- _DATA EXCERPTS_
——

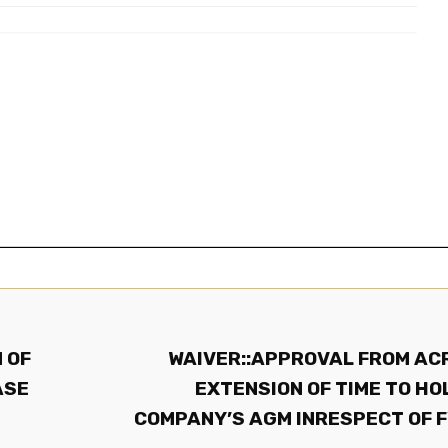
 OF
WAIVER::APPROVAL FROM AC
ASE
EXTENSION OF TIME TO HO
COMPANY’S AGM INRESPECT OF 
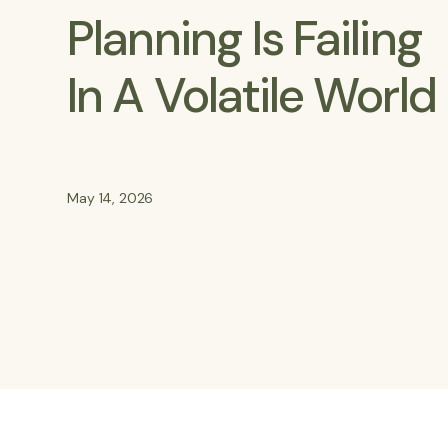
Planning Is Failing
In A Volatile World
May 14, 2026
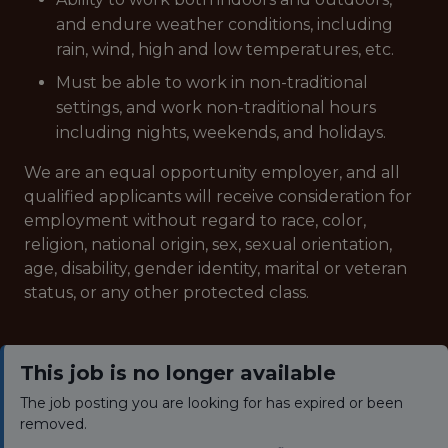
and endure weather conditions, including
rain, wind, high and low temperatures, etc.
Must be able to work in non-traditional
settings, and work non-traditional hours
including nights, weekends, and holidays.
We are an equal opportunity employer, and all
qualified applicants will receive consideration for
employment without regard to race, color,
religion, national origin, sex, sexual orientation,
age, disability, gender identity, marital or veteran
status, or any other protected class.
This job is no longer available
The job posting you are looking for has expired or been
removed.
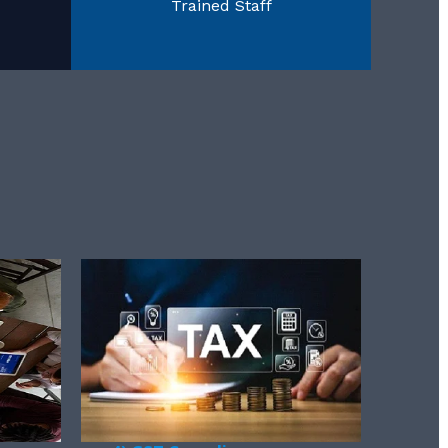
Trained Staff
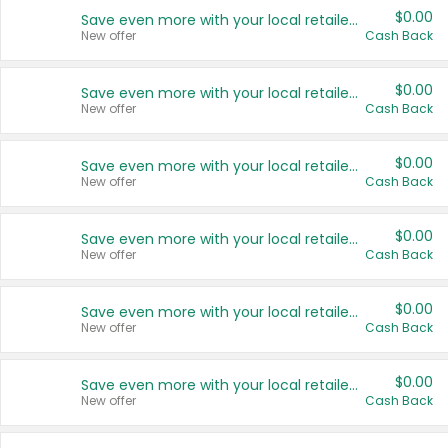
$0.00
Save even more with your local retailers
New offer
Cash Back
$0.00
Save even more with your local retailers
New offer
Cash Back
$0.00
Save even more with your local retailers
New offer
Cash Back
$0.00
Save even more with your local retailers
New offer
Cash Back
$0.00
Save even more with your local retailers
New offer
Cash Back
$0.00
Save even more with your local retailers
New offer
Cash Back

——

- _DIRECTIONS FOR THIS TASK_
Rewrite the stretch from the line containing "Planning Is Failing" through the line containing "May 14, 2026" as a JSON list of strings, one string per line and no blank lines.

- _EXERCISE OUTPUT_
[
  "Planning Is Failing",
  "In A Volatile World",
  "May 14, 2026"
]